Mutlu Yuvamız Aile Ocağı

     “Yüce Rabbimiz, bizleri kadın ve erkek olarak yaratmıştır. Sonra da ruhlarımız mutluluğa ulaşsın, gönüllerimiz rahatlığa kavuşsun diye bize aile olmayı emretmiştir. Aile, Cenâb-ı Hakkın lütfettiği eşsiz bir nimettir. Hayatta sahip olabileceğimiz en değerli hazinedir. 
     Aile, temiz bir neslin devamını, güvenli bir toplumun inşasını sağlayan en kadim kurumdur. İnancımızın, karakterimizin ve hayat tarzımızın şekillendiği en değerli okuldur. Aile, Allah’ın rahmeti ile korunan, onun bahşettiği çocuklar ile gelişen ve güzelleşen sevgi, huzur ve güven ortamıdır.
     Aile olmak: kadın ve erkeğin meşru bir nikâhla yuva kurmasıdır. İki ömrün bir bütün olması, iki gönlün bir can olmasıdır. Aile olmak, Yüce Rabbimizin: “Eşleriniz sizin için bir elbisedir, siz de eşleriniz için birer elbisesiniz” ayetine gönülden bağlanıp tıpkı bir elbise gibi örtücü, koruyucu ve uyumlu olmaktır.
      Aile olmak kadar aileyi korumak da önemlidir. Aileyi korumak, eşlerin şefkat, merhamet ve sadakatle birbirlerine bağlanmalarıdır. Her türlü günah ve haramdan birbirlerini korumaları, iffet- namus ve onurlarını muhafaza etmeleridir.
     Ne garip ki fıtratımıza aykırı bir çağda yaşıyoruz. Ailenin, insanın özgürlüğünü kısıtladığı, sorumluluk üstlenmeden tek başına yaşamanın daha cazip olduğu fikri insanlara özendiriliyor.
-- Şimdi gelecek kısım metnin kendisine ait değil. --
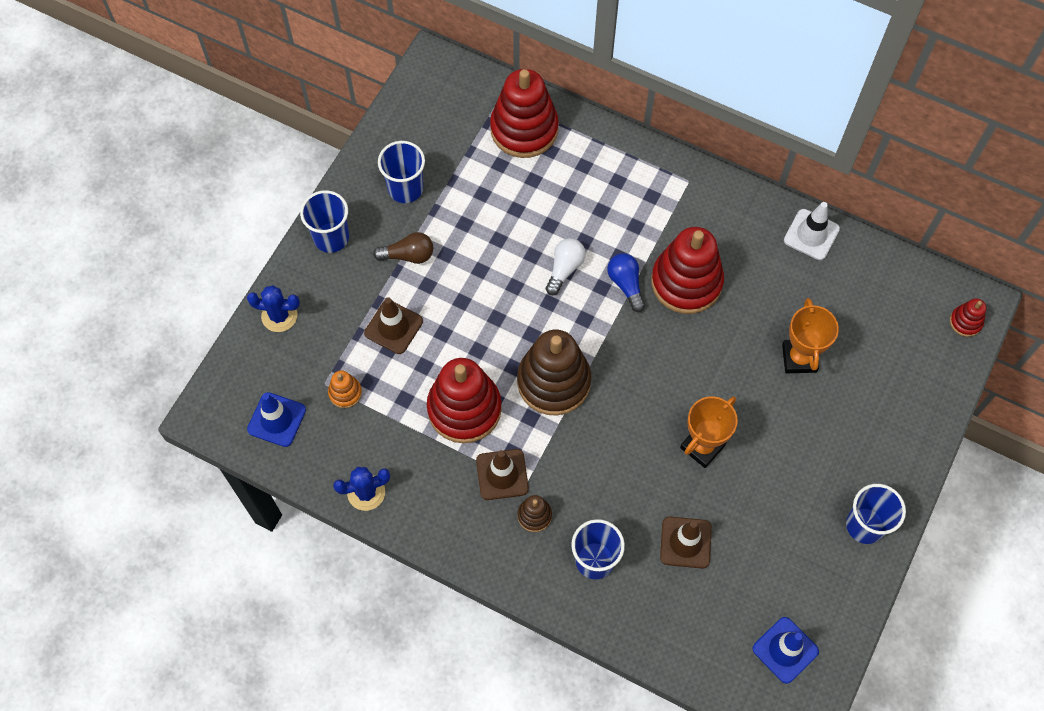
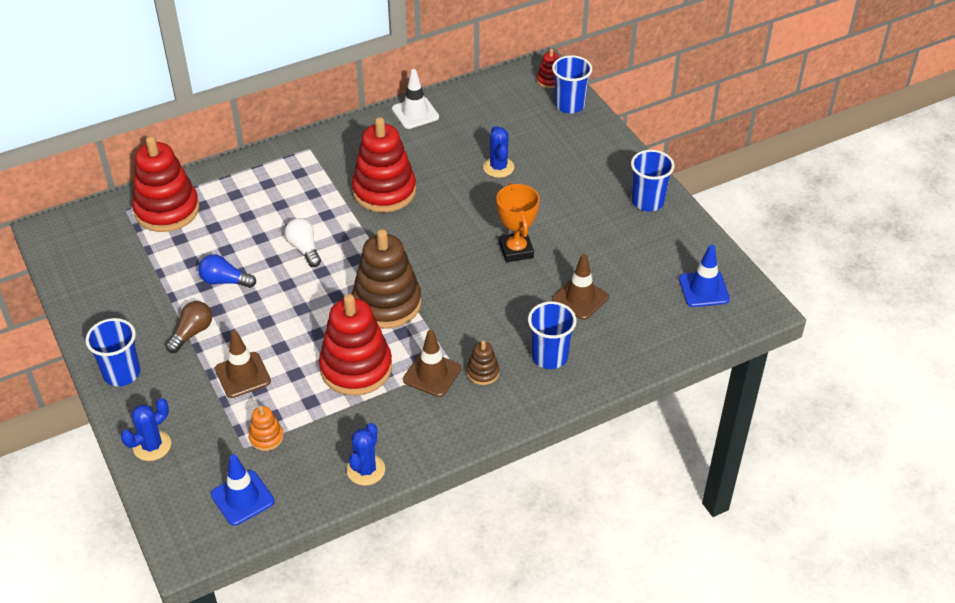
camera: 55 degrees left, 20 degrees down
blue cup [378,141,425,203] -> blue cup moved to [552,55,592,113]
blue light bulb [607,253,645,312] -> blue light bulb moved to [198,255,256,288]
orange trophy [782,298,839,373] -> blue cactus [483,126,514,178]

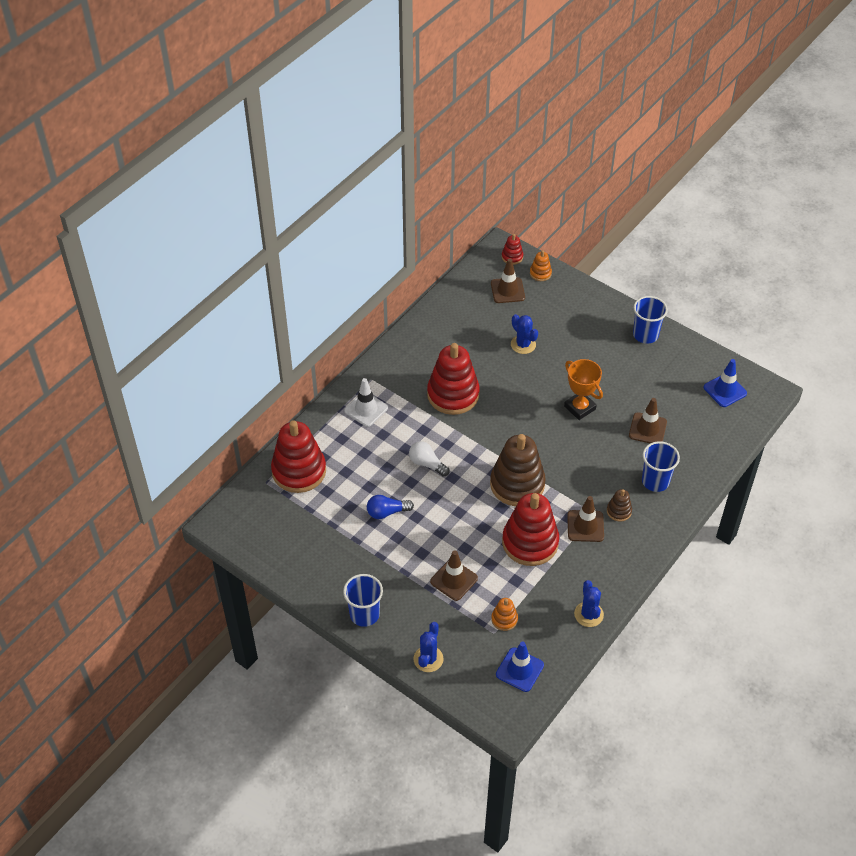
camera: 25 degrees left, 5 degrees up
brown light bulb [166,301,212,353] -> none
white traffic cone [392,69,439,129] -> white traffic cone moved to [344,378,388,427]
blue cup [552,55,592,113] -> orange stacking toy [530,250,552,281]
none -> brown traffic cone [491,258,525,303]

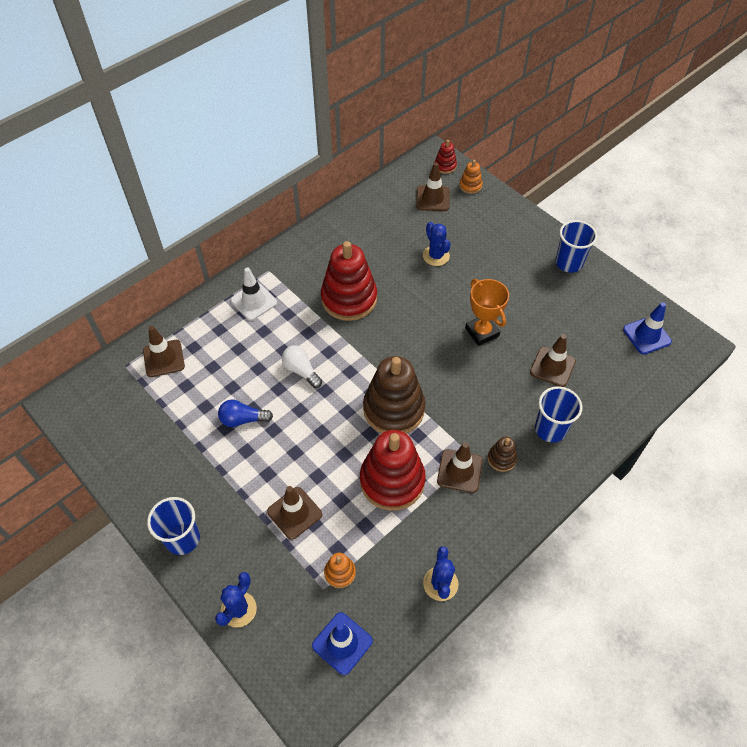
camera: 10 degrees right, 5 degrees up
red stacking toy [271,420,326,493] -> brown traffic cone [143,326,185,377]

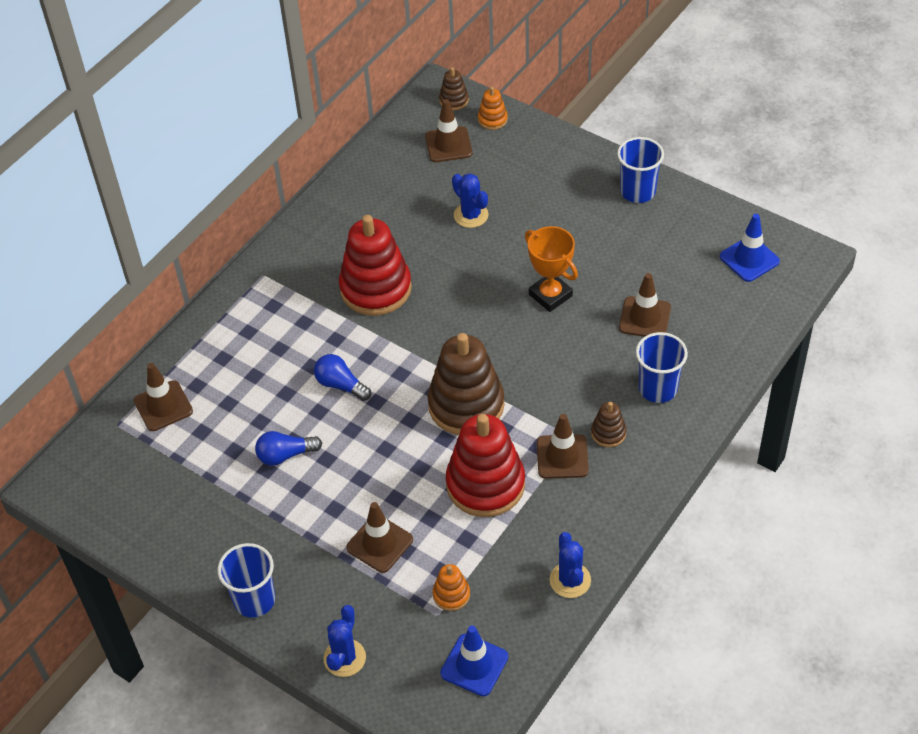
camera: 10 degrees left, 5 degrees down
white traffic cone [231,268,277,321] -> none
white light bulb [282,345,322,388] -> blue light bulb [314,354,371,401]
red stacking toy [435,140,457,174] -> brown stacking toy [439,67,469,111]

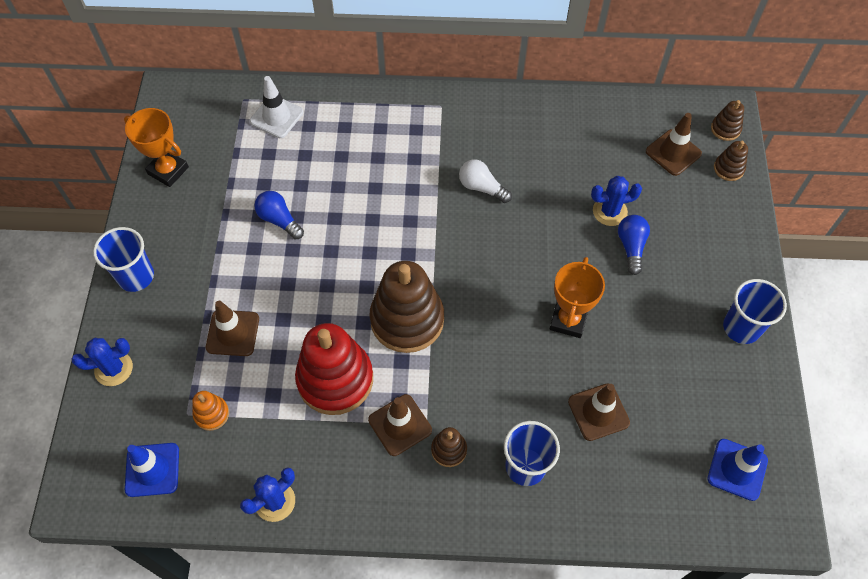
camera: 55 degrees right, 10 degrees up
brown traffic cone [134,363,193,431] -> white traffic cone [250,76,303,138]
blue light bulb [314,354,371,401] -> blue light bulb moved to [618,215,650,275]
red stacking toy [339,215,412,316] -> white light bulb [459,159,512,203]
blue cactus [452,173,488,228] -> blue cactus turned 60 degrees clockwise [591,176,642,226]
orange stacking toy [478,86,508,130] -> brown stacking toy [714,141,748,181]
none -> orange trophy [124,108,189,187]

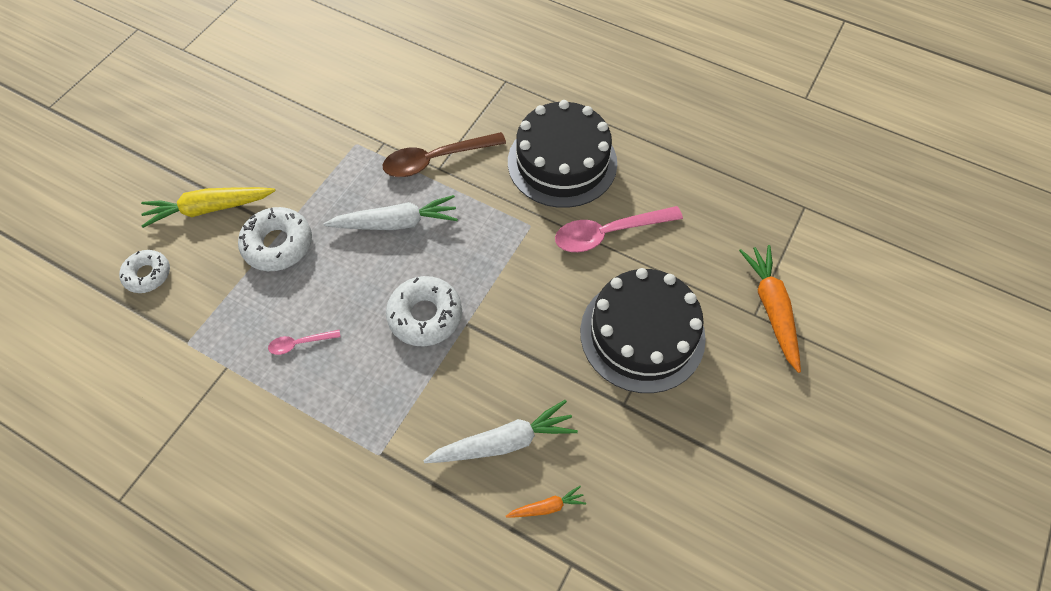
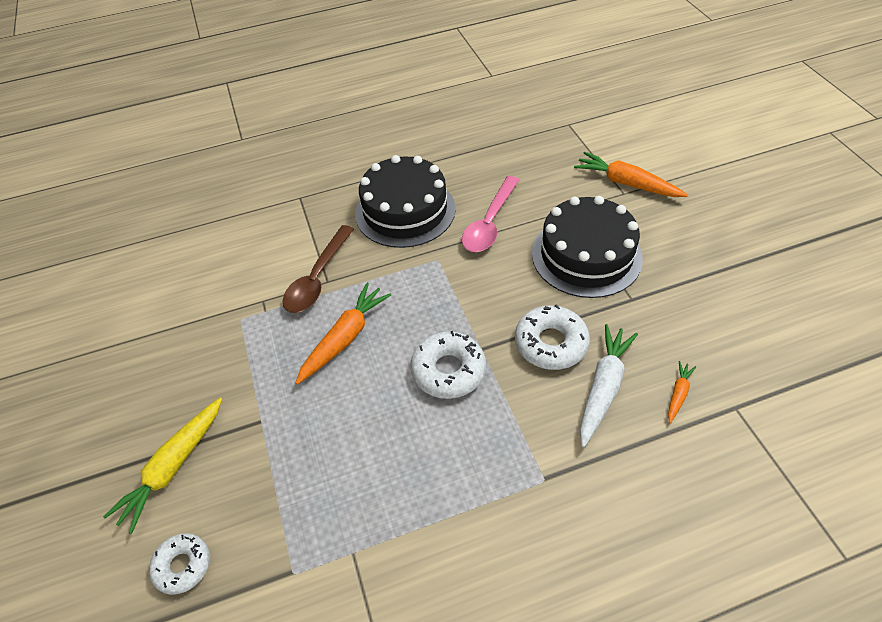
camera: 45 degrees left, 10 degrees down
white donut [238,207,312,271] -> white donut moved to [515,304,590,370]
pink spoon [268,330,340,355] -> none
white carrot [323,195,458,230] -> orange carrot [295,283,391,384]

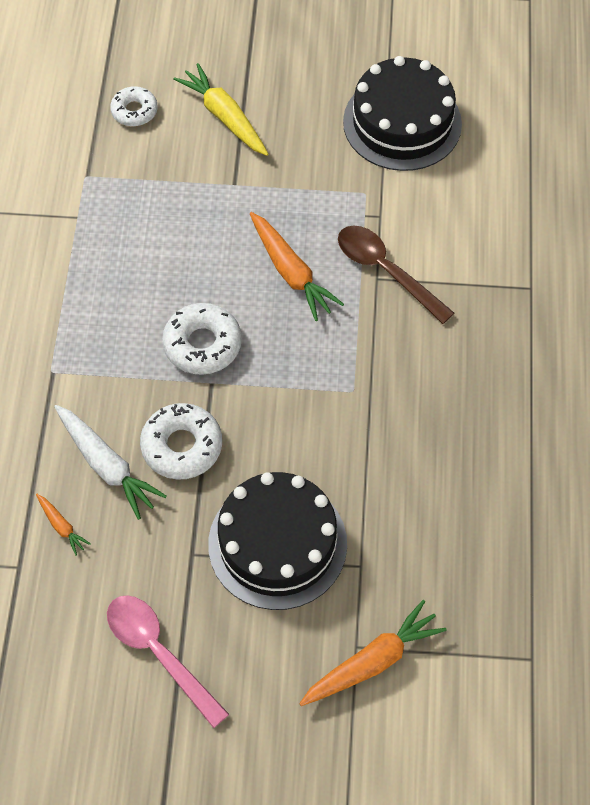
camera: 110 degrees right, 10 degrees up
black cake [355,155,456,248] -> black cake moved to [343,56,462,171]
pink spoon [462,176,519,252] -> pink spoon moved to [107,595,229,728]

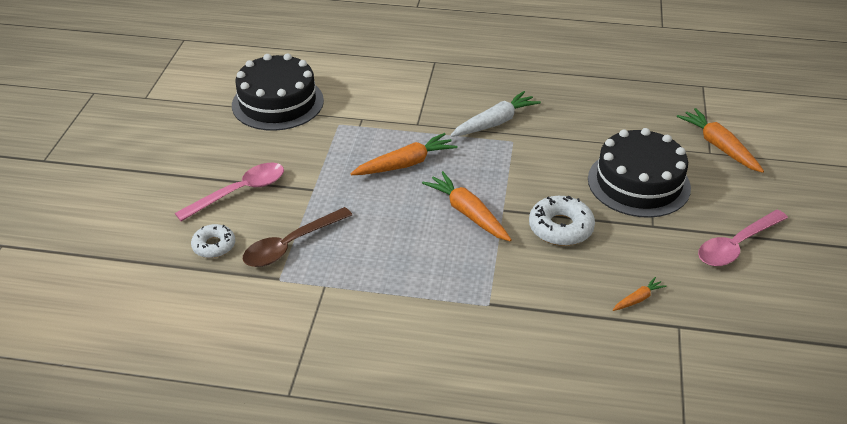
camera: 85 degrees left, 20 degrees down
white carrot [54,405,167,520] -> white carrot moved to [450,91,541,137]
white donut [162,303,242,375] -> orange carrot [422,171,512,241]
yellow carrot [173,63,268,156] -> pink spoon [175,163,284,221]
brown spoon [338,226,454,324] -> brown spoon moved to [243,207,352,267]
Hâlbuki aile olmak Yüce Rabbimizin emri, Peygamberimizin sünneti, insan fıtratının bir gereğidir. 
     Nitekim Cenâb-ı Hak bu konuda Kur’an-ı Keriminde şöyle buyuruyor: “İçinizden kendileri ile huzura kavuşacağınız eşler yaratıp aranızda muhabbet ve rahmet var etmesi, Allah’ın varlığının delillerindendir. Bunda düşünen bir toplum için elbette ibretler vardır.”
     Peygamberimiz (s.a.v) ise bizleri aile kurmaya teşvik ediyor: “Nikâh benim sünnetimdir. Benim sünnetime uygun davranmayan benden değildir...”buyuruyor.
     Dinimiz İslam’ın hayat veren ilkelerine hep birlikte sımsıkı sarılmak mümin ve insan olmanın gereğidir. Allah’ın emrine ve fıtratımıza uygun, nezih bir aile hayatı yaşamak elimizdedir. El ele, gönül gönüle vererek, var gücümüzle aile kurumunu ve değerlerini ayakta tutmak için çaba göstermeliyiz. 
     Unutmayalım ki: sağlıklı, güçlü ve huzurlu bir toplum, ancak ailenin
kurulması, korunması ve güçlendirilmesi ile mümkündür. Bu konuda her birimize ayrı ayrı görev ve sorumluluklar düşmektedir.
     Yazımızı bir dua ile  noktalayalım: “Ey Rabbimiz! Eşlerimizi ve çocuklarımızı bize göz aydınlığı kıl ve bizi Allah’a karşı gelmekten sakınanlara önder eyle!”